While stationed in Miami for the Navy I moved into a house that was, unbeknownst to my roommate and I, INFESTED with roaches.
The fiberglass shower was peeling away from the wall and those huge 3-inch things would get disturbed by the water smacking on the fiberglass and crawl up the walls to look at us <insert creepy horror movie music here?.
The first night we lived there I came home and stuck my arm into a bag of dog food to feed the dogs. Hundreds and hundreds and HUNDREDS of roaches crawling up my arm. Fortunately, the Navy working jacket had elastic sleeves. Unfortunately, the working uniform also includes bell bottoms.
Still grosses me out.
On the plus side, those little piddly German things that hang out in Hawaii don’t bother me at all
College teacher once told me of living in a house years before in New Mexico, I believe, with five or six other guys. All smokejumpers, all very bacheloresque. Imagine how dirty the house was.

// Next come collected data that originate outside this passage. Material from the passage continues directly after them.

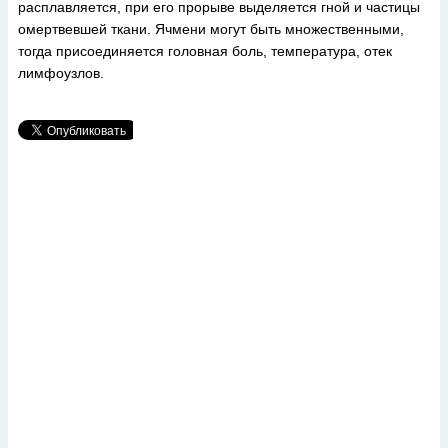
расплавляется, при его прорыве выделяется гной и частицы
омертвевшей ткани. Ячмени могут быть множественными,
тогда присоединяется головная боль, температура, отек
лимфоузлов.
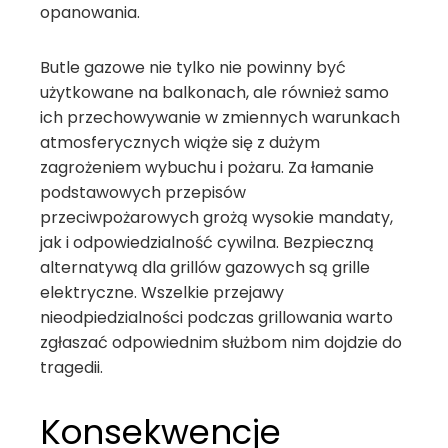
opanowania.
Butle gazowe nie tylko nie powinny być
użytkowane na balkonach, ale również samo
ich przechowywanie w zmiennych warunkach
atmosferycznych wiąże się z dużym
zagrożeniem wybuchu i pożaru. Za łamanie
podstawowych przepisów
przeciwpożarowych grożą wysokie mandaty,
jak i odpowiedzialność cywilna. Bezpieczną
alternatywą dla grillów gazowych są grille
elektryczne. Wszelkie przejawy
nieodpiedzialności podczas grillowania warto
zgłaszać odpowiednim służbom nim dojdzie do
tragedii.
Konsekwencje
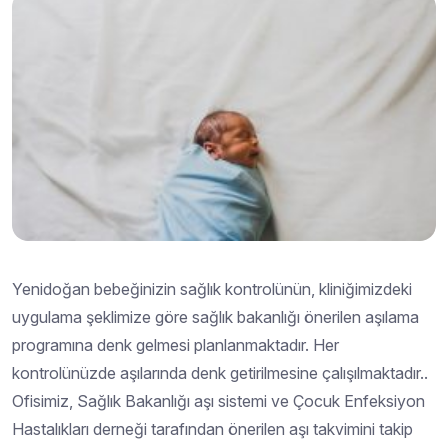
Yenidoğan bebeğinizin sağlık kontrolünün, kliniğimizdeki
uygulama şeklimize göre sağlık bakanlığı önerilen aşılama
programına denk gelmesi planlanmaktadır. Her
kontrolünüzde aşılarında denk getirilmesine çalışılmaktadır..
Ofisimiz, Sağlık Bakanlığı aşı sistemi ve Çocuk Enfeksiyon
Hastalıkları derneği tarafından önerilen aşı takvimini takip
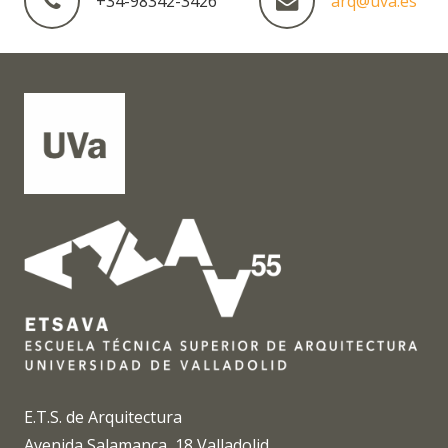
+34-98342-3426
arq@uva.es
E.T.S. de Arquitectura
Avenida Salamanca, 18 Valladolid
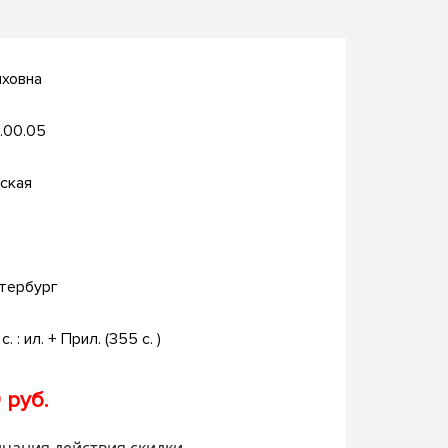
иховна
.00.05
ская
тербург
с. : ил. + Прил. (355 c. )
 руб.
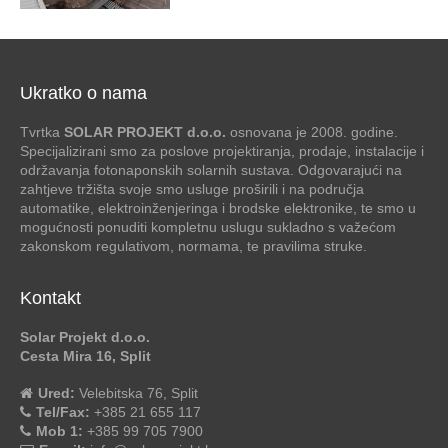
Ukratko o nama
Tvrtka
SOLAR PROJEKT d.o.o.
osnovana je 2008. godine.
Specijalizirani smo za poslove projektiranja, prodaje, instalacije i
održavanja fotonaponskih solarnih sustava. Odgovarajući na
zahtjeve tržišta svoje smo usluge proširili i na područja
automatike, elektroinženjeringa i brodske elektronike, te smo u
mogućnosti ponuditi kompletnu uslugu sukladno s važećom
zakonskom regulativom, normama, te pravilima struke.
Kontakt
Solar Projekt d.o.o.
Cesta Mira 16, Split
Ured:
Velebitska 76, Split
Tel/Fax:
+385 21 655 117
Mob 1:
+385 99 705 7900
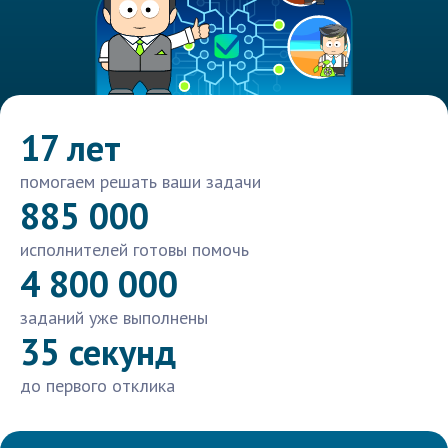
17 лет
помогаем решать ваши задачи
885 000
исполнителей готовы помочь
4 800 000
заданий уже выполнены
35 секунд
до первого отклика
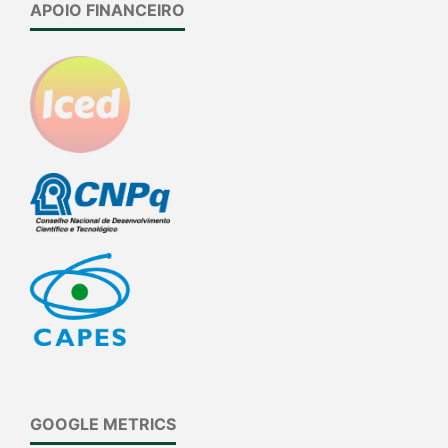
APOIO FINANCEIRO
GOOGLE METRICS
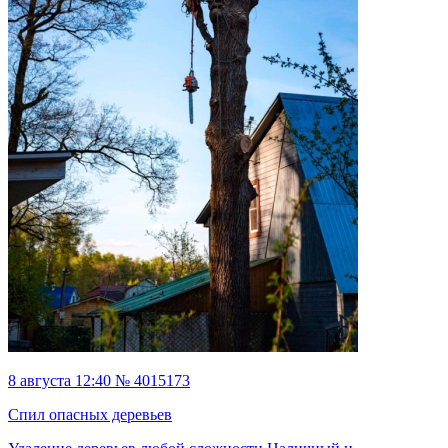
8 августа 12:40 № 4015173
Спил опасных деревьев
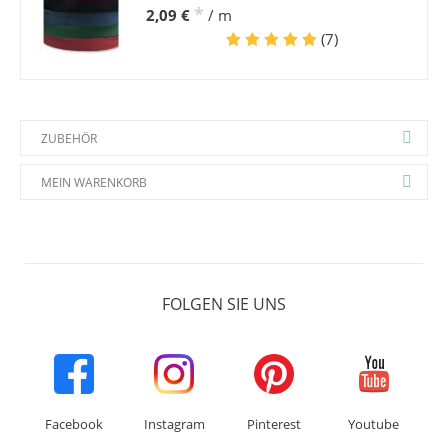
*
2,09 €
/ m
(7)
ZUBEHÖR
MEIN WARENKORB
FOLGEN SIE UNS
Facebook
Instagram
Pinterest
Youtube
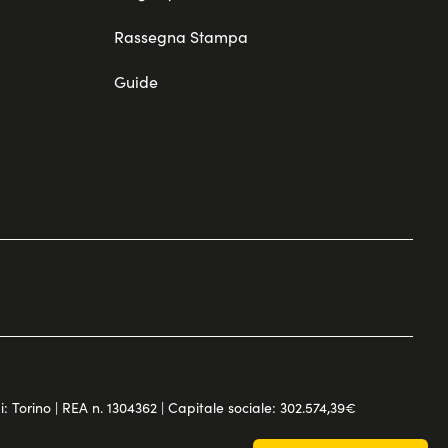
Rassegna Stampa
Guide
di: Torino | REA n. 1304362 | Capitale sociale: 302.574,39€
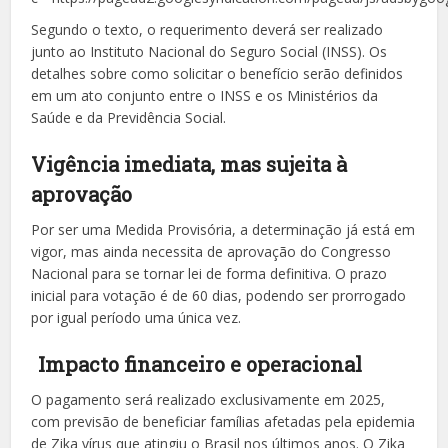
Segundo o texto, o requerimento deverá ser realizado
junto ao Instituto Nacional do Seguro Social (INSS). Os
detalhes sobre como solicitar o benefício serão definidos
em um ato conjunto entre o INSS e os Ministérios da
Saúde e da Previdência Social.
Vigência imediata, mas sujeita à
aprovação
Por ser uma Medida Provisória, a determinação já está em
vigor, mas ainda necessita de aprovação do Congresso
Nacional para se tornar lei de forma definitiva. O prazo
inicial para votação é de 60 dias, podendo ser prorrogado
por igual período uma única vez.
Impacto financeiro e operacional
O pagamento será realizado exclusivamente em 2025,
com previsão de beneficiar famílias afetadas pela epidemia
de Zika vírus que atingiu o Brasil nos últimos anos. O Zika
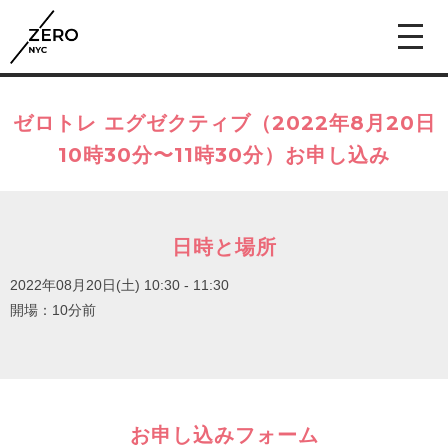
ゼロトレ エグゼクティブ（2022年8月20日
10時30分〜11時30分）お申し込み
日時と場所
2022年08月20日(土)
10:30 - 11:30
開場：10分前
お申し込みフォーム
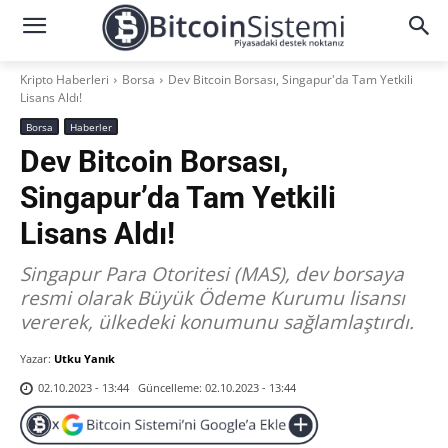
Kripto Haberleri
Borsa
Dev Bitcoin Borsası, Singapur'da Tam Yetkili
Lisans Aldı!
Borsa
Haberler
Dev Bitcoin Borsası,
Singapur’da Tam Yetkili
Lisans Aldı!
Singapur Para Otoritesi (MAS), dev borsaya
resmi olarak Büyük Ödeme Kurumu lisansı
vererek, ülkedeki konumunu sağlamlaştırdı.
Yazar:
Utku Yanık
Güncelleme:
02.10.2023 - 13:44
02.10.2023 - 13:44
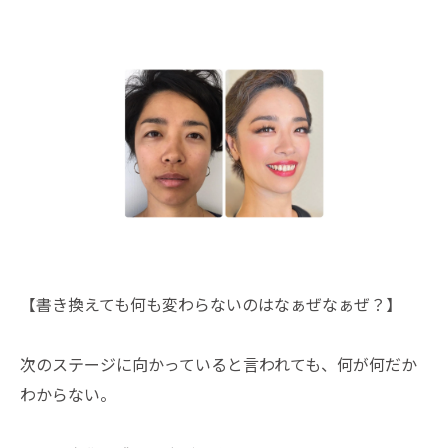
【書き換えても何も変わらないのはなぁぜなぁぜ？】
次のステージに向かっていると言われても、何が何だか
わからない。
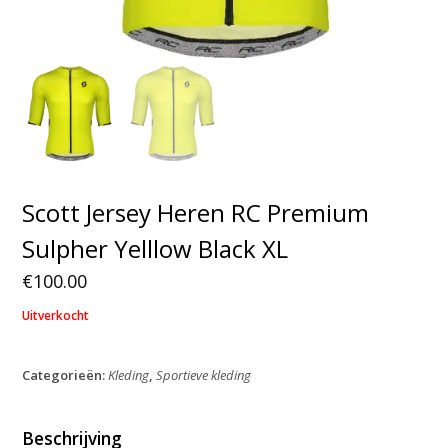
Scott Jersey Heren RC Premium
Sulpher Yelllow Black XL
€
100.00
Uitverkocht
Categorieën:
Kleding
,
Sportieve kleding
Beschrijving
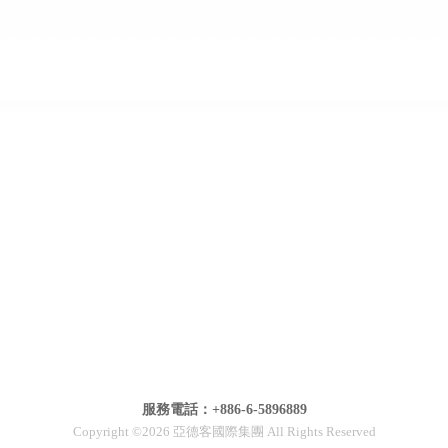
服務電話：+886-6-5896889
Copyright ©2026 亞德客國際集團 All Rights Reserved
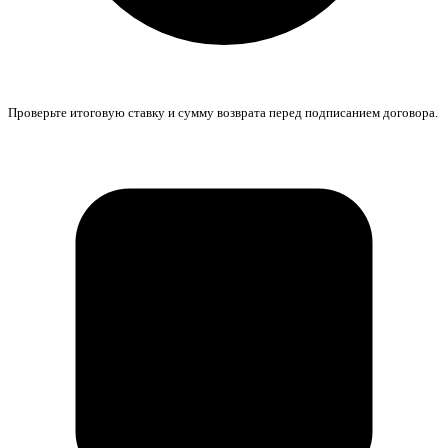
Проверьте итоговую ставку и сумму возврата перед подписанием договора.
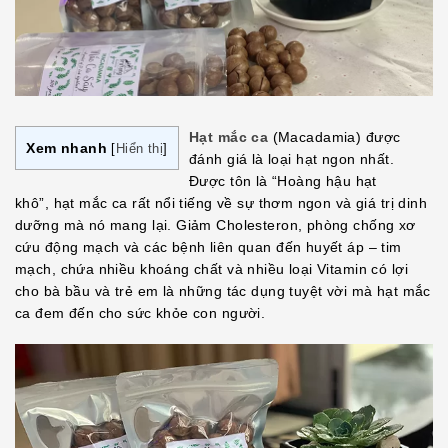
Hạt mắc ca
(Macadamia) được
Xem nhanh
[
Hiển thị
]
đánh giá là loại hạt ngon nhất.
Được tôn là “Hoàng hậu hạt
khô”, hạt mắc ca rất nổi tiếng về sự thơm ngon và giá trị dinh
dưỡng mà nó mang lại. Giảm Cholesteron, phòng chống xơ
cứu động mạch và các bệnh liên quan đến huyết áp – tim
mạch, chứa nhiều khoáng chất và nhiều loại Vitamin có lợi
cho bà bầu và trẻ em là những tác dụng tuyệt vời mà hạt mắc
ca đem đến cho sức khỏe con người.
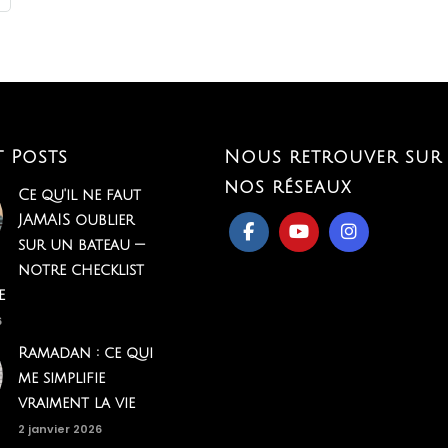
t Posts
Nous retrouver sur
nos réseaux
Ce qu'il ne faut
JAMAIS oublier
sur un bateau —
notre checklist
e
6
Ramadan : ce qui
me simplifie
vraiment la vie
2 janvier 2026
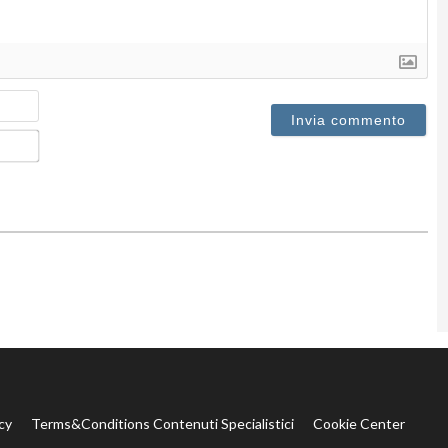
Nome
Email*
cy
Terms&Conditions Contenuti Specialistici
Cookie Center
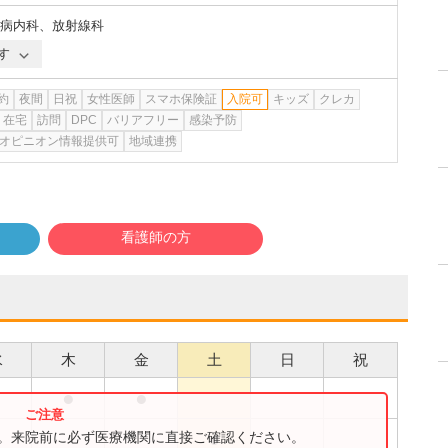
病内科
、
放射線科
す
約
夜間
日祝
女性医師
スマホ保険証
入院可
キッズ
クレカ
在宅
訪問
DPC
バリアフリー
感染予防
オピニオン情報提供可
地域連携
看護師の方
水
木
金
土
日
祝
●
●
●
●
す。来院前に必ず医療機関に直接ご確認ください。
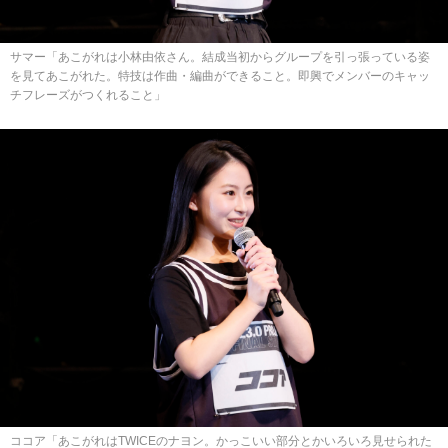
サマー「あこがれは小林由依さん。結成当初からグループを引っ張っている姿
を見てあこがれた。特技は作曲・編曲ができること。即興でメンバーのキャッ
チフレーズがつくれること」
ココア「あこがれはTWICEのナヨン。かっこいい部分とかいろいろ見せられた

Anyway, in the middle of the night, my teacher got up for a drink. He goes into the kitchen, leaving the light off (somebody was sleeping in the living room, connected by an open doorway). He pulls the fridge door open, checking what’s there.
And then he notices, by the light of the open door, that every surface of the kitchen is crawling. Floor, counters, walls, ceiling. He said it looked like people had come in with buckets of roaches and tossed them everywhere.
He freezes for a minute, and then decides to get the hell out of there. So he slams the fridge door, preparatory to turning and running. The slamming door rocks the fridge, the fridge bumps the wall, the wall shakes the ceiling, and he’s engulfed in a rain of roaches from above as he runs like a bat out of hell.